MANUFACTURING METHOD FOR FASTENING STRUCTURE

Organization Name

TOYOTA JIDOSHA KABUSHIKI KAISHA

Inventor(s)

Shinya Nagashima of Kariya-shi (JP)

Toshiyuki Dobashi of Nagoya-shi (JP)

Nobuyuki Shinohara of Tajimi-shi (JP)

Mayumi Nakanishi of Okazaki-shi (JP)

Reona Takagishi of Tajimi-shi (JP)

MANUFACTURING METHOD FOR FASTENING STRUCTURE - A simplified explanation of the abstract

This abstract first appeared for US patent application 18411461 titled 'MANUFACTURING METHOD FOR FASTENING STRUCTURE

Simplified Explanation: The patent application describes a process where a self-piercing rivet is driven into a first member that has been die-cast, while the heat from casting is still present in the first member. This results in the rivet being driven into the first member at a higher ductility state, reducing the likelihood of cracking during the driving step.

• The first member is cast by die casting.
• A self-piercing rivet is driven into the first member from the second member side.
• Heat from casting remains in the first member during the driving step.
• The self-piercing rivet is driven into the first member at a higher ductility state.
• This reduces the likelihood of cracking in the first member during the driving step.
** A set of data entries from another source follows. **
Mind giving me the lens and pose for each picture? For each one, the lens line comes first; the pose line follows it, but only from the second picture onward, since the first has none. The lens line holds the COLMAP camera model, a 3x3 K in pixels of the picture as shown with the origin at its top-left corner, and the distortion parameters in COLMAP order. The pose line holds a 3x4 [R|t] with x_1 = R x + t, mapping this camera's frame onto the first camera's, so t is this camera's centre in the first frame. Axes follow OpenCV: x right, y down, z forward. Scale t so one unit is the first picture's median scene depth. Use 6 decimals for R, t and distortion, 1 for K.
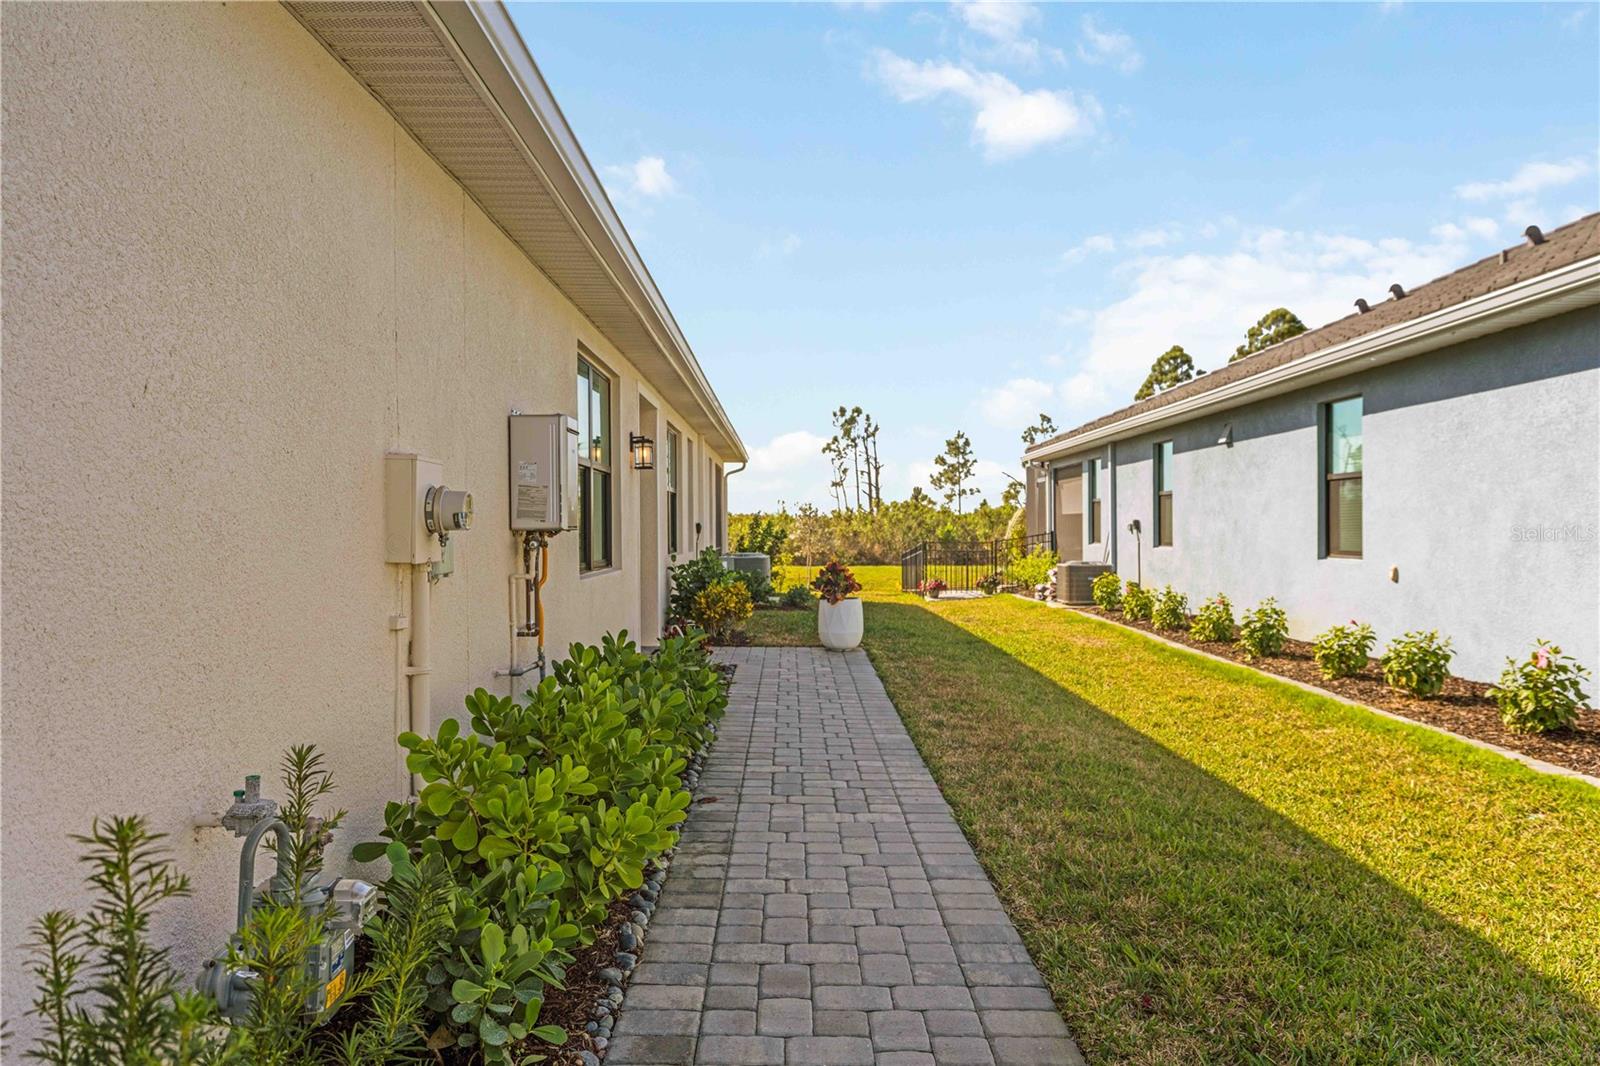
lens RADIAL K [[1102.1, 0, 798.2], [0, 1102.1, 533.4], [0, 0, 1]] dist [0.001016, -0.003661]
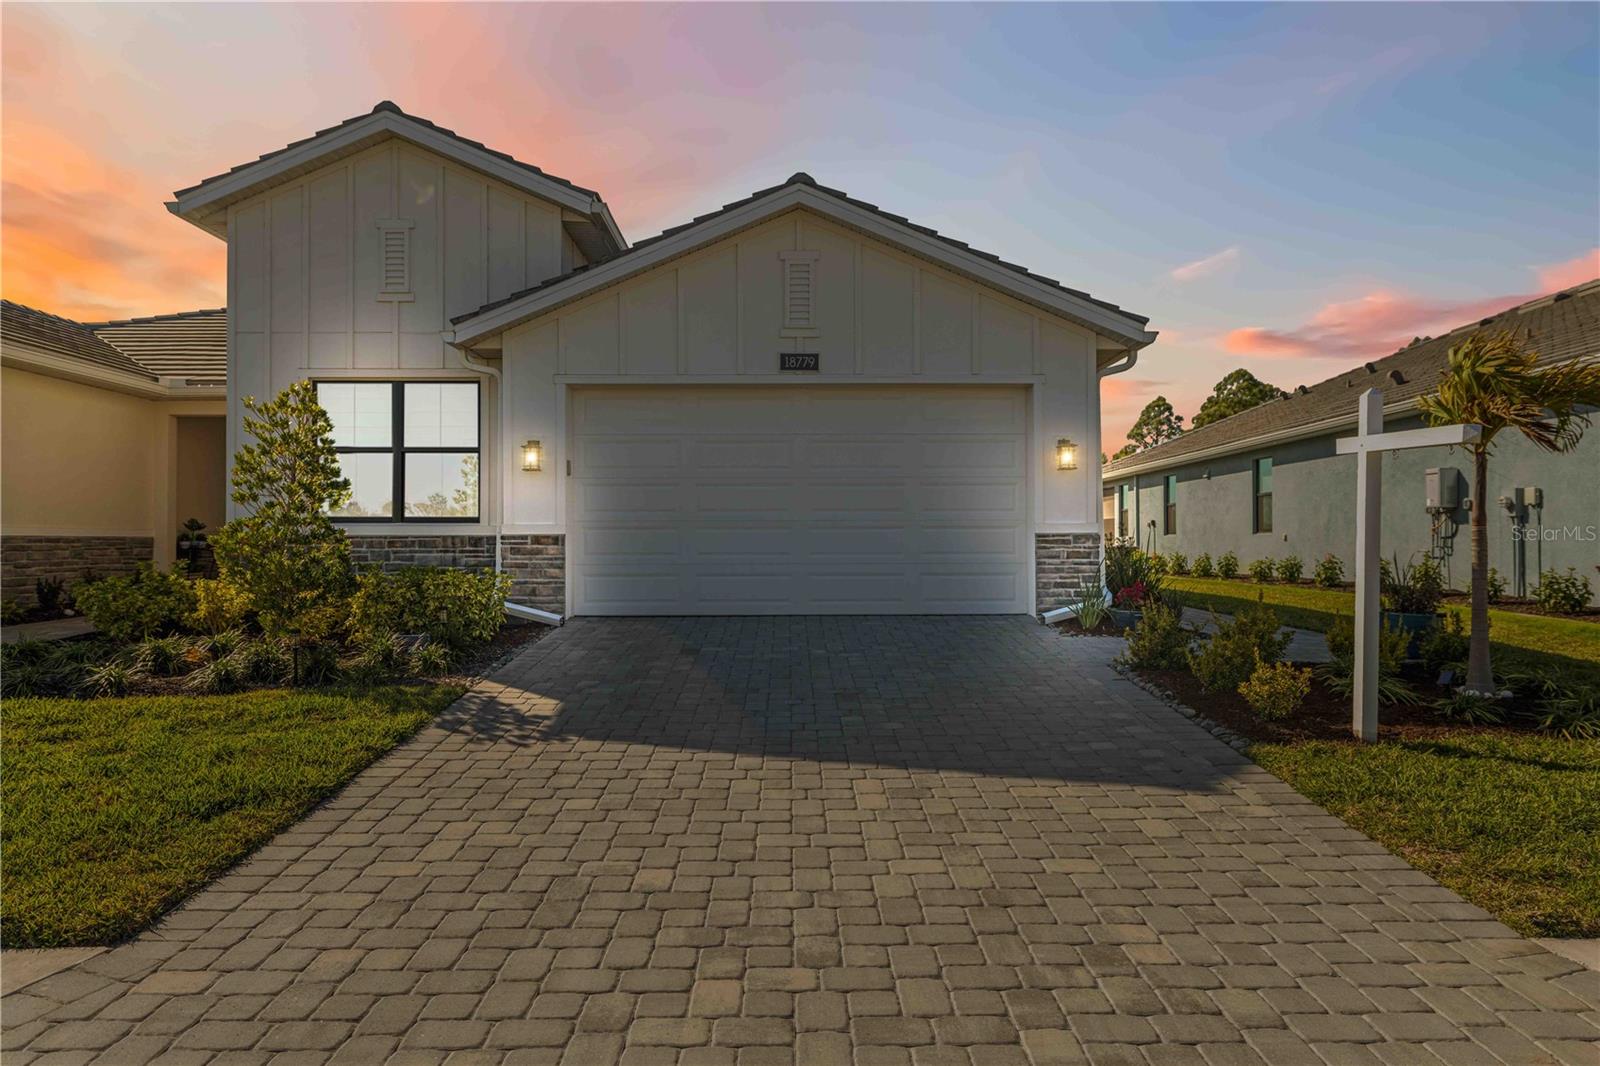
lens RADIAL K [[1005.3, 0, 798.8], [0, 1005.3, 536.3], [0, 0, 1]] dist [0.006737, 0.000790]
pose [[0.999981, 0.004364, -0.004363, -0.255417], [-0.004423, 0.999899, -0.013543, 0.038609], [0.004304, 0.013562, 0.999899, -0.611932]]
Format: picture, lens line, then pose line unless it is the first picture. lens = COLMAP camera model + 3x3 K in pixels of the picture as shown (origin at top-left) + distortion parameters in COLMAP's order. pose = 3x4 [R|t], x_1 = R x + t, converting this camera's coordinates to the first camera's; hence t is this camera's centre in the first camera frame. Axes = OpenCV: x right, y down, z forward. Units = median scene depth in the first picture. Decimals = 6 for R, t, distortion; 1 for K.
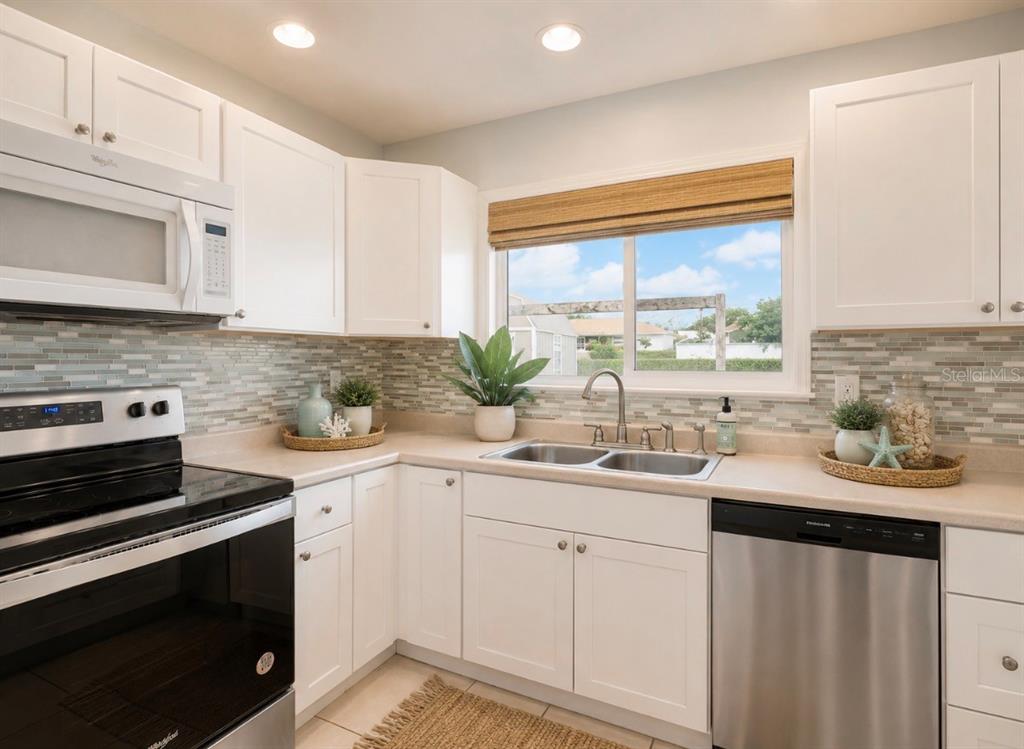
lens RADIAL K [[537.5, 0, 464.3], [0, 537.5, 391.9], [0, 0, 1]] dist [-0.003181, -0.001571]
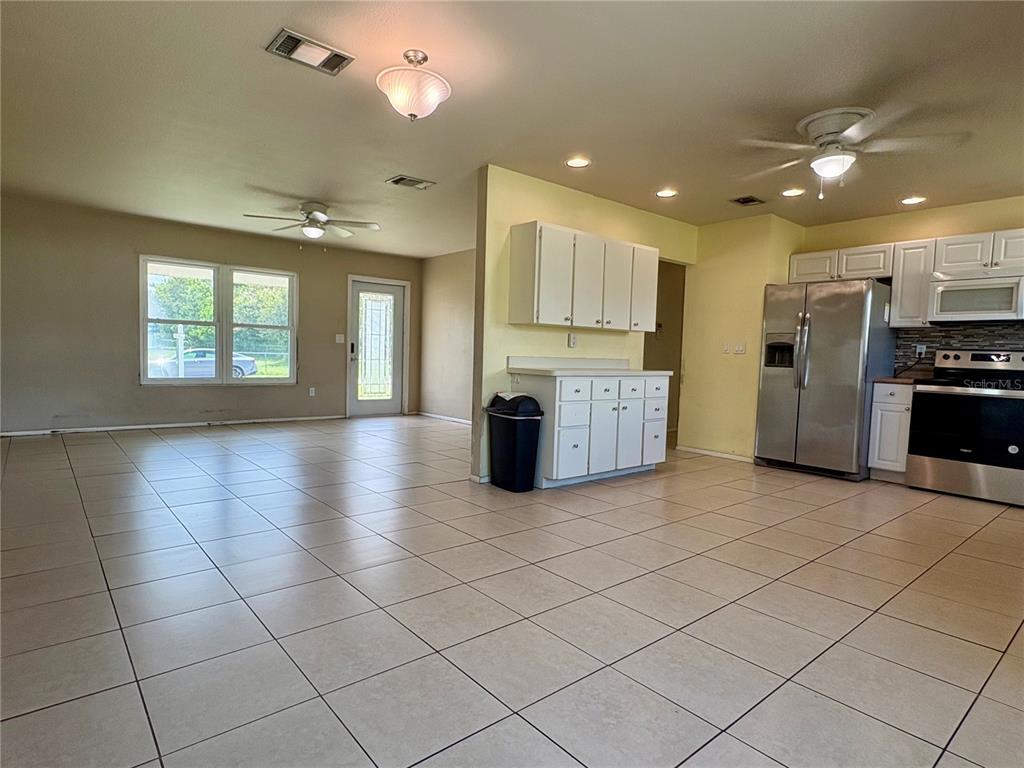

Potential Applications: This technology could be applied in automotive manufacturing, construction, and other industries where joining metal parts is necessary.

Problems Solved: This technology addresses the issue of cracking in the first member during the driving step of a self-piercing rivet, which can occur when the ductility of the metal is not optimal.

Benefits: The benefits of this technology include improved structural integrity of the joined parts, reduced risk of cracking, and potentially faster and more efficient assembly processes.

Commercial Applications: The technology could be used in the automotive industry for assembling car body parts, in construction for joining metal components, and in various other manufacturing processes where metal parts need to be securely joined.

Questions about Self-Piercing Rivet Technology: 1. How does the presence of heat from casting affect the ductility of the first member during the driving step? 2. What are the potential cost savings associated with using self-piercing rivet technology in manufacturing processes?

Original Abstract Submitted

In a casting step, a first member is cast by die casting. In the driving step after the casting step, a self-piercing rivet is driven into, from a second member side, an overlapping part in which the second member overlaps the first member, while heat from casting remains in the first member. As a result, the self-piercing rivet is driven into the first member in a state that the ductility is higher than that at the normal temperature. Therefore, the first member is less likely to crack during the driving step.